Celebs Love Cameras

Daily News (New York)
Sports Final Edition Section: News; Pg. 6
November 16, 2003, Sunday LENGTH: 656 wordsBYLINE: BY TRACY CONNOR DAILY NEWS STAFF WRITER

Celebs Love Cameras – IT’S XXX-ACTLY THAT

It’s not enough for some celebrities to make love to the camera at work – they have to do it in the bedroom, too. Hotel heiress Paris Hilton is just the latest straight-to-video star to have her privates made public.

Pamela Anderson and Tommy Lee, Rob Lowe and even the ’80s girl group The Go-Gos are some of the other famous stars who’ve been filmed in X-rated romps that provided more cheap thrills than a vibrating bed at an airport motel.

Hilton is said to be mortified that everyone can now view her sexcapades with producer Rick Salomon on the Internet, but experts told the Daily News that’s exactly why she and others go to the videotape in the first place.

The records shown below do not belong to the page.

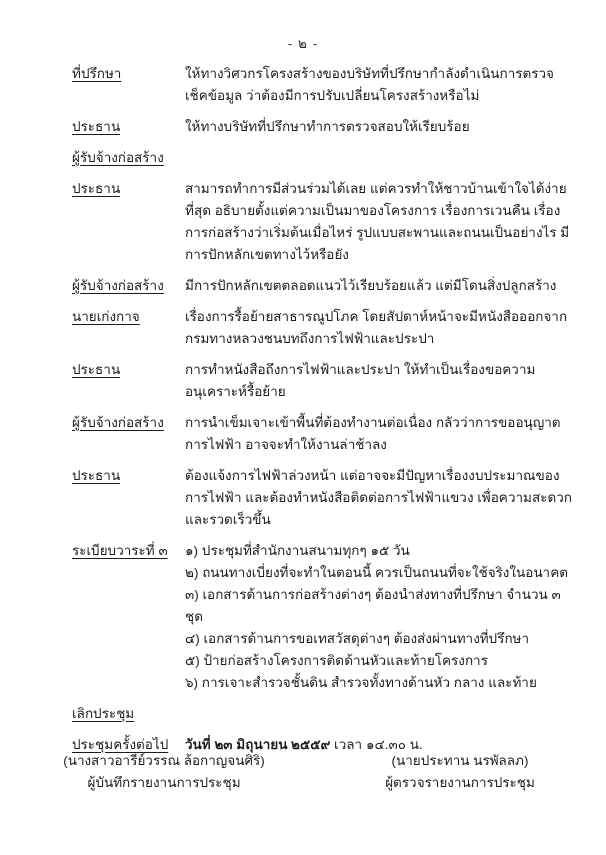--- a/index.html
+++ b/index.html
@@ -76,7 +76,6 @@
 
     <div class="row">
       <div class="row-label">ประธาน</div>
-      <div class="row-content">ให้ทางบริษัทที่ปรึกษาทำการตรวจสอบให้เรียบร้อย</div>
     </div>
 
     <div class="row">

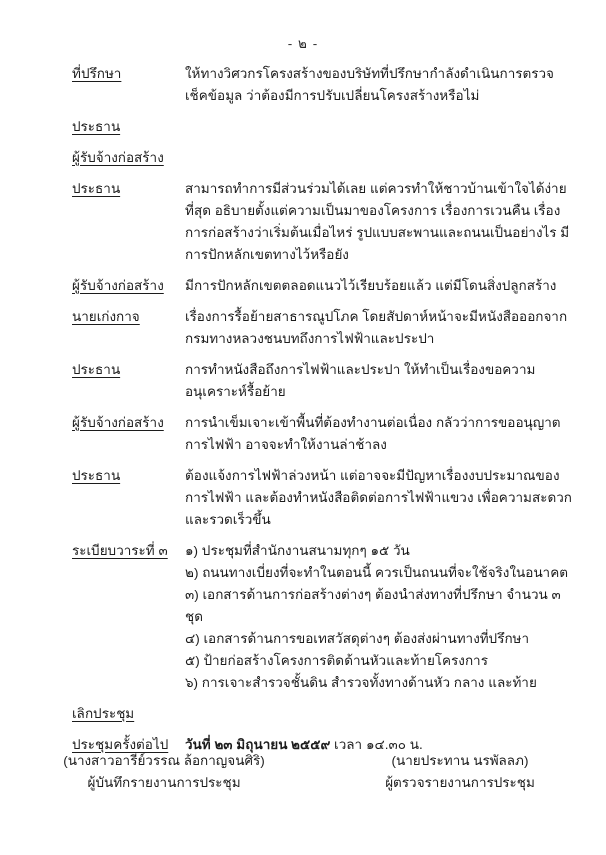--- a/index.html
+++ b/index.html
@@ -92,10 +92,6 @@
       <div class="row-content">มีการปักหลักเขตตลอดแนวไว้เรียบร้อยแล้ว แต่มีโดนสิ่งปลูกสร้าง</div>
     </div>
 
-    <div class="row">
-      <div class="row-label">นายเก่งกาจ</div>
-      <div class="row-content">เรื่องการรื้อย้ายสาธารณูปโภค โดยสัปดาห์หน้าจะมีหนังสือออกจากกรมทางหลวงชนบทถึงการไฟฟ้าและประปา</div>
-    </div>
 
     <div class="row">
       <div class="row-label">ประธาน</div>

“Part of what makes sex sexy is risk,” said Dan Savage, author of a syndicated sex column. “The riskier it is, the sexier it is. “If you know you’re being taped, you have sex differently – more enthusiastically – than if you weren’t,” said Barbara Keesling, a human sexuality professor and author of “The Good Girl’s Guide to Bad Girl Sex.”

It’s not as if Hilton can claim she didn’t know there’s a market for the boudoir films of the rich and famous. After all, Anderson is as well-known for her explicit home movie with Motley Crue rocker Lee as for her role on “Baywatch.” When a purloined copy of that tape surfaced in 1997 – courtesy of a cyber-pornographer – it practically spawned a cottage industry.

No sooner had Anderson and Lee sued the distributor than a tape of Anderson and an ex-lover, Poison frontman Bret Michaels, popped up.

Not to be outdone, Motley Crue singer Vince Neil sold his own one-hour video with porn star Janine to the same smut peddler a few months later.

Some psychologists believe the main impulse behind the sex tape phenomenon is narcissism.

“A lot of times people are so into themselves, they want to have a visual recording of what they’re doing,” said Stanley Teitelbaum, a Manhattan psychologist. “They want to bask in the glow of what was going on.”Ava Cadell, a sex therapist based in Los Angeles, agrees.

“It’s no coincidence that all the celebrities who tape themselves just happen to have perfect bodies,” she said. “They want people to see them, to see how sexy they are. They want people to say, ‘Wow, she’s hot.'” In the Hilton video, a naked Paris jockeys with her partner for, er, face time.

At one point, Salomon asks her which one is on the monitor. Hilton thrusts herself before the lens and declares: “Me!” She gleefully takes direction from Salomon, who coaxes her to climb on top of him and face forward so “they can see how pretty you are.”

Sexologists point out that millions of ordinary Americans preserve their posteriors for posterity – but there’s little risk of exposure for most of them.

R. Kelly, on the other hand, was slapped with child porn charges last year based on a video purporting to show the R&B raunchmeister urinating on a 14-year-old girl.

Lowe landed in trouble in 1988 for taping a 16-year-old girl in his hotel room during the Democratic National Convention. He had to perform community service and saw his career stalled for years.

Go-Gos singer Belinda Carlisle still cringes when she sees footage of her and her bandmates taking advantage of a male groupie. And honeymoon shots of Tonya Harding and ex-husband Jeff Gillooly didn’t exactly add luster to the ice skater’s image. Even Duran Duran guitarist Warren Cuccurullo, who sells his videos on his Web site, sounds sheepish talking about his eight-month foray into amateur porn in 2001.

“There was a lack of love in my life. I was finished with Duran Duran. I left England and moved to Los Angeles,” he said. “It was like entertainment, and I knew there were people out there who would be interested.” Hilton stands to make some money from her flick – if she can figure out who to sue. In the meantime, Savage urges her to take heart.